Among the drugs that recently went off patent, Protonix, for severe heartburn, now costs just $16 a month for the generic, versus about $170 for the brand name. And of the top sellers that soon will have competition, Lipitor retails for about $150 a month, Plavix costs almost $200 a month and blood pressure drug Diovan costs about $125 a month. For those with drug coverage, their out-of-pocket costs for each of those drugs could drop below $10 a month.
Jo Kelly, a retired social worker in Conklin, Mich., and her husband, Ray, a retired railroad mechanic, each take Lipitor and two other brand-name medicines, plus some generic drugs. Both are 67, and they land in the Medicare prescription “doughnut hole,” which means they must pay their drugs’ full cost by late summer or early fall each year. That pushes their monthly cost for Lipitor to about $95 each, and their combined monthly prescription cost to nearly $1,100.

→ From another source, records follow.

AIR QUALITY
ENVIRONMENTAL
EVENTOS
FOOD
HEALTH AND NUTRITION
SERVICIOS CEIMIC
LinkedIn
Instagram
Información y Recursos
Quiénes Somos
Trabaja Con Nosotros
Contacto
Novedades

Generic Lipitor should hit pharmacies Nov. 30 and cost them around $10 each a month.
“It would be a tremendous help for us financially,” she says. “It would allow us to start going out to eat again.”
For people with no prescription coverage, the coming savings on some drugs could be much bigger. Many discount retailers and grocery chains sell the most popular generics for $5 a month or less to draw in shoppers.
The impact of the coming wave of generics will be widespread _ and swift.
Insurers use systems that make sure patients are switched to a generic the first day it’s available. Many health plans require newly diagnosed patients to start on generic medicines. And unless the doctor writes “brand only” on a prescription, if there’s a generic available, that’s almost always what the pharmacist dispenses.
“A blockbuster drug that goes off patent will lose 90 percent of its revenue within 24 months. I’ve seen it happen in 12 months,” says Ben Weintraub, a research director at Wolters Kluwer Pharma Solutions.
The looming revenue drop is changing the economics of the pharmaceutical industry.
In the 1990s, big pharmaceutical companies were wildly successful at creating pills that millions of people take every day for long-term conditions, from heart disease and diabetes to osteoporosis and chronic pain. The drugs are enormously profitable compared with drugs that are prescribed for short-term ailments.
The patents on those blockbusters, which were filed years before the drugs went on sale, last for 20 years at most, and many expire soon.
In recent years, many drug companies have struggled to develop new blockbuster drugs, despite multibillion-dollar research budgets and more partnerships with scientists at universities and biotech companies. The dearth of successes, partly because the “easy” treatments have already been found, has turned the short-term prognosis for “big pharma” anemic.